CONSIGNE:
Recopiez mot pour mot, s'il vous plaît, le passage de l'extrait fourni ci-dessous qui débute aux mots « Troisième constante identifiée » et prend fin après « les revers électoraux. ».

Troisième constante identifiée par Mack : la mort d’un grand parti coïncide avec l’apparition d’une offre nouvelle. C’est l’arrivée de nouveaux partis qui siphonne ce noyau électoral qui avait tenu aux défaites précédentes. Et qui fait la différence.

En 2017 en France, la nouvelle offre électorale s’est dédoublée à l’amorce de la campagne présidentielle. D’un côté, Emmanuel Macron avec “En marche” ; de l’autre, Jean-Luc Mélenchon avec la France Insoumise, un mouvement nouveau même si l'ancien sénateur PS Mélenchon, à titre personnel, n'incarne pas le renouvellement. Ces deux mouvements sont parvenus à drainer le PS jusqu’à son noyau, par exemple dans les grandes agglomérations, restées jusque-là acquises au parti socialiste malgré les revers électoraux.

Un bref coup d'oeil à la carte des résultats de premier tour, le 11 juin au soir, à Paris, est ainsi saisissante : "La République en marche" et "La France insoumise" parviennent à se hisser au second tour dans des bastions historiques des grands partis traditionnels, par exemple dans le XVIème (tenu par le LR Goasguen) ou dans le XIXème (où le Premier secrétaire socialiste Cambadélis ne s'est pas qualifié pour le second tour).

Affiche de campagne pour le Labour Party, en 1935
Affiche de campagne pour le Labour Party, en 1935
© AFP

Au Canada, l’électorat du parti conservateur progressiste s’était fractionné entre le Bloc Québécois d’un côté, et le Reform party, dans le reste du Canada, anglophone.

MATÉRIEL RECUEILLI:
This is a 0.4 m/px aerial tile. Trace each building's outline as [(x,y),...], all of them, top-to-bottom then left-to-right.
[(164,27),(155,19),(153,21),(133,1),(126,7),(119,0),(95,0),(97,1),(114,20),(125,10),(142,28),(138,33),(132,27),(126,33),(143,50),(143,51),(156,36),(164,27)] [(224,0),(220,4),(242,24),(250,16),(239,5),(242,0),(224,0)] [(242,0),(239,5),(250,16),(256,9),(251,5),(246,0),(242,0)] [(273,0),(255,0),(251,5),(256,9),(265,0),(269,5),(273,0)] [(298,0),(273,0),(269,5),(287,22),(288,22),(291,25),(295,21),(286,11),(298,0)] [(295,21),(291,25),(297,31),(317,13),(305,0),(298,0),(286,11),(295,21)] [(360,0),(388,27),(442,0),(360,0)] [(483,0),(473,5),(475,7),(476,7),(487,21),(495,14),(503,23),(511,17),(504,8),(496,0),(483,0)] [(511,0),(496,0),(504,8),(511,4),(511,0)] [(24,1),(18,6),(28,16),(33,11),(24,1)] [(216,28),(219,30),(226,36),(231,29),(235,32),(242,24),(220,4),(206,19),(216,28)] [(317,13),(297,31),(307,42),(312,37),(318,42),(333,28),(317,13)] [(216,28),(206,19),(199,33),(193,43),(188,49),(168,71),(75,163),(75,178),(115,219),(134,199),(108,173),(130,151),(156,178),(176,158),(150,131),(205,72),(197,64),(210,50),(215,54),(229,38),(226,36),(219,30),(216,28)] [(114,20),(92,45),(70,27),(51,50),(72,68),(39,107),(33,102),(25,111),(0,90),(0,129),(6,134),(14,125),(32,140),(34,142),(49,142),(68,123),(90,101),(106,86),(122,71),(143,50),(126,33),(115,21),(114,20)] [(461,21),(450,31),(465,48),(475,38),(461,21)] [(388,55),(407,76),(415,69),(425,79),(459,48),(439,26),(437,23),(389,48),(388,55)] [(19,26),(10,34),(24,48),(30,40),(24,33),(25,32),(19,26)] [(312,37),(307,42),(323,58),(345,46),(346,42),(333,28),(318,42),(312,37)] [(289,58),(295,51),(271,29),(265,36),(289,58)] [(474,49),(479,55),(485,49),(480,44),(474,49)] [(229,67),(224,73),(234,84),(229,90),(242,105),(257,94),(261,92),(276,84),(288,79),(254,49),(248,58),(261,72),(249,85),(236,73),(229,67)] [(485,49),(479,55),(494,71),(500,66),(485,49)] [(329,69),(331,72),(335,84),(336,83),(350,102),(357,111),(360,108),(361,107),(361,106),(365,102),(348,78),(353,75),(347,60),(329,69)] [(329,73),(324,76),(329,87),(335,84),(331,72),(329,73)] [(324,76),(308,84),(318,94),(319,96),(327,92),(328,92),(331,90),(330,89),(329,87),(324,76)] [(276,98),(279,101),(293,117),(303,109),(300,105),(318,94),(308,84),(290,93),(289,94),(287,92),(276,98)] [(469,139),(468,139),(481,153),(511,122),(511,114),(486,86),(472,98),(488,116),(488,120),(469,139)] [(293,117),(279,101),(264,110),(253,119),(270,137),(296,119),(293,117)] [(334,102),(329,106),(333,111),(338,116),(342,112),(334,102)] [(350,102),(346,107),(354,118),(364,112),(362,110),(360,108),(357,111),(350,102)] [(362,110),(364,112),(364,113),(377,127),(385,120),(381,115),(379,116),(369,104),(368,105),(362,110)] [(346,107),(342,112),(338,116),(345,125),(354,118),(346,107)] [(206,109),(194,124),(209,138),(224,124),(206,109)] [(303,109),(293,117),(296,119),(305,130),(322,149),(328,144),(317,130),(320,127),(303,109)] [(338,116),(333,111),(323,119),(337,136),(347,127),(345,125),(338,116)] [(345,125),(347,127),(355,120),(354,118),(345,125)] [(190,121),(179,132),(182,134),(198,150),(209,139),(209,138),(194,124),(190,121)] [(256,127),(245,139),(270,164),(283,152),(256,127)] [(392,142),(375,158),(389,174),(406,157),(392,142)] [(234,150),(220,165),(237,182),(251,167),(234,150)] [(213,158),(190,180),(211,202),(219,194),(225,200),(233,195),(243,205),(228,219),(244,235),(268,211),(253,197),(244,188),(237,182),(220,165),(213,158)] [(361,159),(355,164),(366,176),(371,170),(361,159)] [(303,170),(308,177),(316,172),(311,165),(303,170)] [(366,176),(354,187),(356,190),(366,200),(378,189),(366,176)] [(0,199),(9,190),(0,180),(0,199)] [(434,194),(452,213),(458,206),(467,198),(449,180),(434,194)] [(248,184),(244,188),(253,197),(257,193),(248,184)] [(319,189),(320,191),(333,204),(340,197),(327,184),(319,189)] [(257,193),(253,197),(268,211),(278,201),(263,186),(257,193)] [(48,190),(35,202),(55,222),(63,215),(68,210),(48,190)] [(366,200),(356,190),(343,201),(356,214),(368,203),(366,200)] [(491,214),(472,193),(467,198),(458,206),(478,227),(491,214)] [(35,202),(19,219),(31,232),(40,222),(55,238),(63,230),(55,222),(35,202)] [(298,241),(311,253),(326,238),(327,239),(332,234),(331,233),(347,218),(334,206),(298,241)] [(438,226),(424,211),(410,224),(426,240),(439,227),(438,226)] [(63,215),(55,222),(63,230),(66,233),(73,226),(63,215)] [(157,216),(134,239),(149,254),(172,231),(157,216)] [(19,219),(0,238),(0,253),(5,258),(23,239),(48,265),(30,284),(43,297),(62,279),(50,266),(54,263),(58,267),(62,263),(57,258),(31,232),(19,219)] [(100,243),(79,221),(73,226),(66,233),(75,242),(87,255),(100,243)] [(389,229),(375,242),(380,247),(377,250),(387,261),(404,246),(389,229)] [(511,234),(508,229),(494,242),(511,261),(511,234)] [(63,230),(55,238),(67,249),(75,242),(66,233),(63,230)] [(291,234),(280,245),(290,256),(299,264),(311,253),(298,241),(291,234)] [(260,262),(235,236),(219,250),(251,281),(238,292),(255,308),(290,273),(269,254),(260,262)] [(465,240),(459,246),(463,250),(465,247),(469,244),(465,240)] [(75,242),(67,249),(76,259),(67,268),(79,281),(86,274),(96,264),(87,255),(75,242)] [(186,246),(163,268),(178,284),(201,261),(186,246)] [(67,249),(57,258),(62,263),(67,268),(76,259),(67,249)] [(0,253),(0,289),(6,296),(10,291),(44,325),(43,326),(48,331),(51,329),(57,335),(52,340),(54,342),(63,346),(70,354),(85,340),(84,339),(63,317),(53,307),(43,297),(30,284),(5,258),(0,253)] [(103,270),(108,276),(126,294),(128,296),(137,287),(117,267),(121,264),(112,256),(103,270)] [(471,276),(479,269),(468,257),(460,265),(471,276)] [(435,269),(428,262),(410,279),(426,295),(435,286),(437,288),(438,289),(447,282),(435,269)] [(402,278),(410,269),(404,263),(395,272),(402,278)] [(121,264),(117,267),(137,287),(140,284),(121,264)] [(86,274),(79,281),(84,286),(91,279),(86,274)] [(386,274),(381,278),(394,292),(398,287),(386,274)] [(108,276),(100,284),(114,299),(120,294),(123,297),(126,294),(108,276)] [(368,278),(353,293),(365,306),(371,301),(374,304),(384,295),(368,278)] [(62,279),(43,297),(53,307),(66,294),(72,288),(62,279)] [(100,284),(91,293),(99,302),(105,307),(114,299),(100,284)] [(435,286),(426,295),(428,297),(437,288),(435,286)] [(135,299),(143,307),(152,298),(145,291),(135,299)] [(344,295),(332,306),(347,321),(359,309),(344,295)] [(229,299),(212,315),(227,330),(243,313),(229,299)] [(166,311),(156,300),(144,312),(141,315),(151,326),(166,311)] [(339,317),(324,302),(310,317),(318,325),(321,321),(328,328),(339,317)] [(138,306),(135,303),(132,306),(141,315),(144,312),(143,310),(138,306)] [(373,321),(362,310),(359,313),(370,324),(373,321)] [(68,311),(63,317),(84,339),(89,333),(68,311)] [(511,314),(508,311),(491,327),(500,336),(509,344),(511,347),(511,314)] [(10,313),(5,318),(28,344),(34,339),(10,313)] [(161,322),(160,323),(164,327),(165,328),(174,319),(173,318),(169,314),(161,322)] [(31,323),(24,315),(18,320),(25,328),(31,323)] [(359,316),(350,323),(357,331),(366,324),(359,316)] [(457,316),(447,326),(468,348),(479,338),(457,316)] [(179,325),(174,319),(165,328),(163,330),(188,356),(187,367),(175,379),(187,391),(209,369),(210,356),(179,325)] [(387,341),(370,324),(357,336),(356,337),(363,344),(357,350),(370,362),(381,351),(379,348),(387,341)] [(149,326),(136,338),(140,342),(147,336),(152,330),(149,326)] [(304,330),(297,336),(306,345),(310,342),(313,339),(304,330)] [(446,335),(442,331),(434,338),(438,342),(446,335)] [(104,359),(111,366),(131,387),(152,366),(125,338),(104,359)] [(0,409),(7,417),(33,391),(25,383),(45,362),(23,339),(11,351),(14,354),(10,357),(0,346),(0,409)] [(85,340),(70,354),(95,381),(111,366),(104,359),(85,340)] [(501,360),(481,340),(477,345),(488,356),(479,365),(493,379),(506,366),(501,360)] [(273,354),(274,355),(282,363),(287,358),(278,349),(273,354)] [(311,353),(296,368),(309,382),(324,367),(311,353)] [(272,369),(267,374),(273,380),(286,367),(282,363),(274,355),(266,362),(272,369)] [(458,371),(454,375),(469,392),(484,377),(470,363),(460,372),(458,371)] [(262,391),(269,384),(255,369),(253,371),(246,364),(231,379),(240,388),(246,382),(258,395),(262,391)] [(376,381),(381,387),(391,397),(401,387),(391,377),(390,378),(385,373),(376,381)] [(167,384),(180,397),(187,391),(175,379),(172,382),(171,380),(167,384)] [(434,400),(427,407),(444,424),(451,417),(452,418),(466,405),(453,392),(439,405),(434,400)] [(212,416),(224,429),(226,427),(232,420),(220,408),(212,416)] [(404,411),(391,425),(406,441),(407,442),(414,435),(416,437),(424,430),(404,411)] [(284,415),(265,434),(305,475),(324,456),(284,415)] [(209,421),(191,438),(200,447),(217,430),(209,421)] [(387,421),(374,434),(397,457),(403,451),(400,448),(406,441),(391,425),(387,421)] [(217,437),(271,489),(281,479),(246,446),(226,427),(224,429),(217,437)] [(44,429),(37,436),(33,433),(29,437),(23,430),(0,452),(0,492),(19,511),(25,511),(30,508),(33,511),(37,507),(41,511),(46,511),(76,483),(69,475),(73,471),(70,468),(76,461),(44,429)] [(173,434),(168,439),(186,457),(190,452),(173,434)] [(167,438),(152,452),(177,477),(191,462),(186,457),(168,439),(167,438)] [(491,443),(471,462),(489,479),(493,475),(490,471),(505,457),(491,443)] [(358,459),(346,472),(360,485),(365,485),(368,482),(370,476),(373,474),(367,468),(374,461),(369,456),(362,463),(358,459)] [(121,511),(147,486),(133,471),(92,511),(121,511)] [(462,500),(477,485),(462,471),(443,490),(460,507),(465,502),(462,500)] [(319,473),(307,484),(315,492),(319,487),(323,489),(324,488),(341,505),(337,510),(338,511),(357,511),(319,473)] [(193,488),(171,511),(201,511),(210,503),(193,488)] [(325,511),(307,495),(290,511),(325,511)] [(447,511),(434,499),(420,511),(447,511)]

RÉPONSE ATTENDUE:
Troisième constante identifiée par Mack : la mort d’un grand parti coïncide avec l’apparition d’une offre nouvelle. C’est l’arrivée de nouveaux partis qui siphonne ce noyau électoral qui avait tenu aux défaites précédentes. Et qui fait la différence.

En 2017 en France, la nouvelle offre électorale s’est dédoublée à l’amorce de la campagne présidentielle. D’un côté, Emmanuel Macron avec “En marche” ; de l’autre, Jean-Luc Mélenchon avec la France Insoumise, un mouvement nouveau même si l'ancien sénateur PS Mélenchon, à titre personnel, n'incarne pas le renouvellement. Ces deux mouvements sont parvenus à drainer le PS jusqu’à son noyau, par exemple dans les grandes agglomérations, restées jusque-là acquises au parti socialiste malgré les revers électoraux.